I often tell people regarding AI that a model is only as good as its training data. Put another way, if there is a bias in your training data, you will most likely end up with a biased model. We mitigate bias through various methods, such as having a balanced training data set so that sub-cohorts of data are represented fairly.
An example of a sub-cohort is patients without cancer. If we had trained ProstatID using only images of patients with cancer, then the model would likely find cancer in every patient, even those that do not truly have cancer. This is obviously a bad thing. The demographics of the patient cohort, such as age and race, are also a big concern. We put in effort to ensure where possible that certain categories of patients are not over- or under-represented in the training data.
Who do you think will benefit the most from this technology?
I believe that patients will benefit the most from this technology. Accurate diagnosis of cancer with the aid of AI will allow for more personalized treatment planning, potentially treating the disease before it becomes a larger problem. Also, accurate diagnosis of non-cancers could prevent patients from undergoing painful, unnecessary biopsies.
What’s the biggest impact you believe that AI will make in the medical diagnostic space?
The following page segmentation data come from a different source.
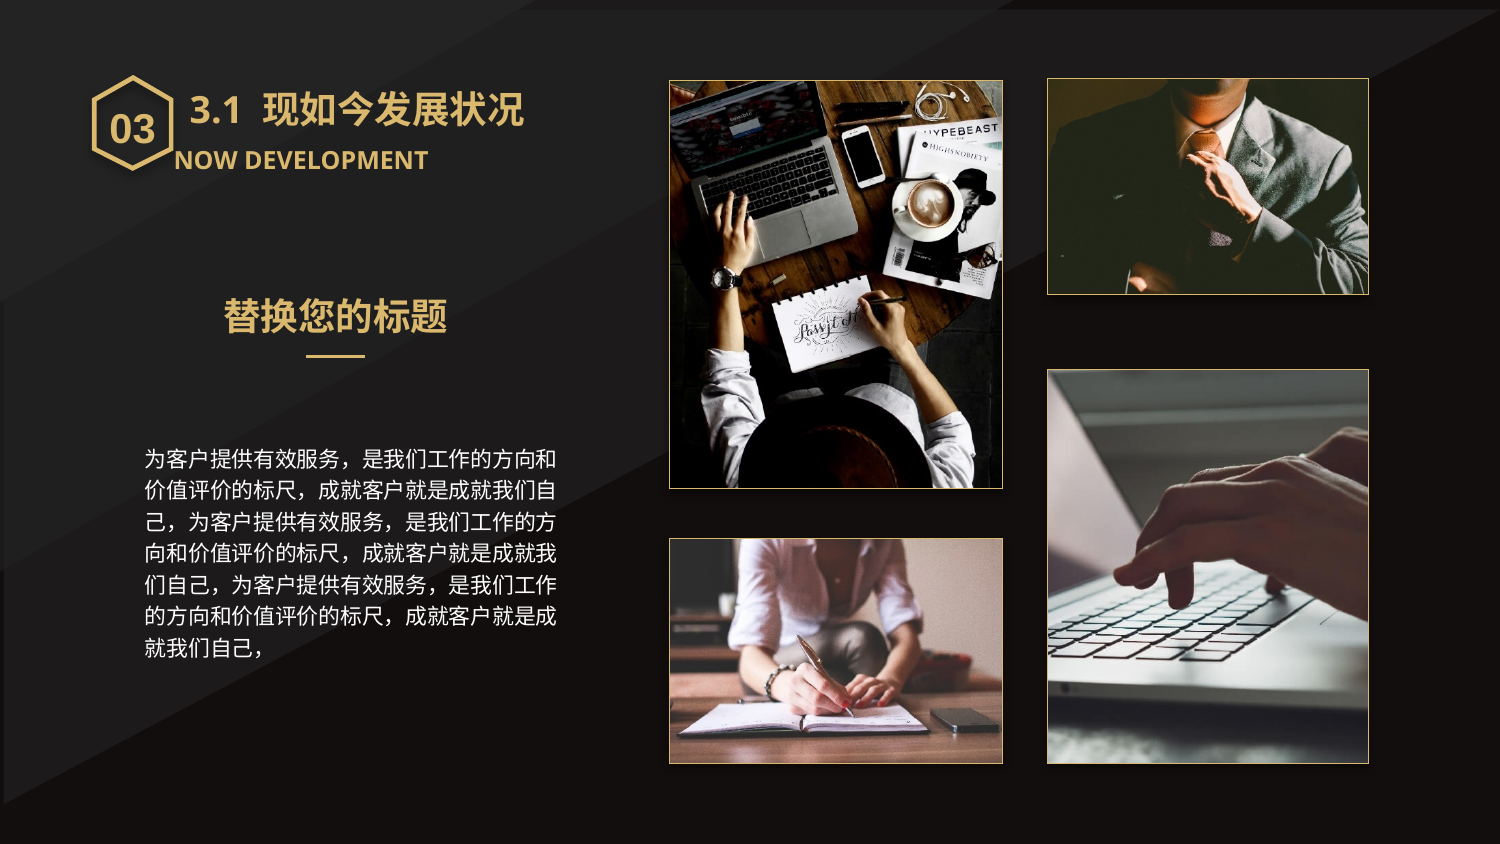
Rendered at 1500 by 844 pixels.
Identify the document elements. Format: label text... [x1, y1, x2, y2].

text_box 3.1 现如今发展状况 [174, 78, 540, 139]
text_box NOW DEVELOPMENT [158, 136, 444, 182]
picture [669, 79, 1003, 489]
text_box 为客户提供有效服务，是我们工作的方向和价值评价的标尺，成就客户就是成就我们自己，为客户提供有效服务，是我们工作的方向和价值评价的标尺，成就客户就是成就我们自己，为客户提供有效服务，是我们工作的方向和价值评价的标尺，成就客户就是成就我们自己， [130, 433, 584, 700]
picture [1047, 78, 1369, 295]
text_box 替换您的标题 [208, 285, 464, 346]
picture [1047, 369, 1369, 764]
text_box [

AI technology has huge potential in the field of radiology and medical imaging. So many interesting things can be accomplished, such as artifact correction, improved resolution, automated measurement, and, of course, diagnosis. The biggest impact will be the increased accuracy of physicians. I maintain that these technologies will not replace the physician anytime soon, but will rather be used as a helpful tool in their decision making.
Bot Image has a lot of products in the pipeline, what upcoming project are you most excited about working on?
I’m not sure what I’m allowed to disclose publicly here. I can say that we are doing more exciting work with detection and diagnosis using MRI, and we have expanded into other imaging modalities, including cell pathology images. Every project presents unique challenges, and I am very excited to be involved in each of them.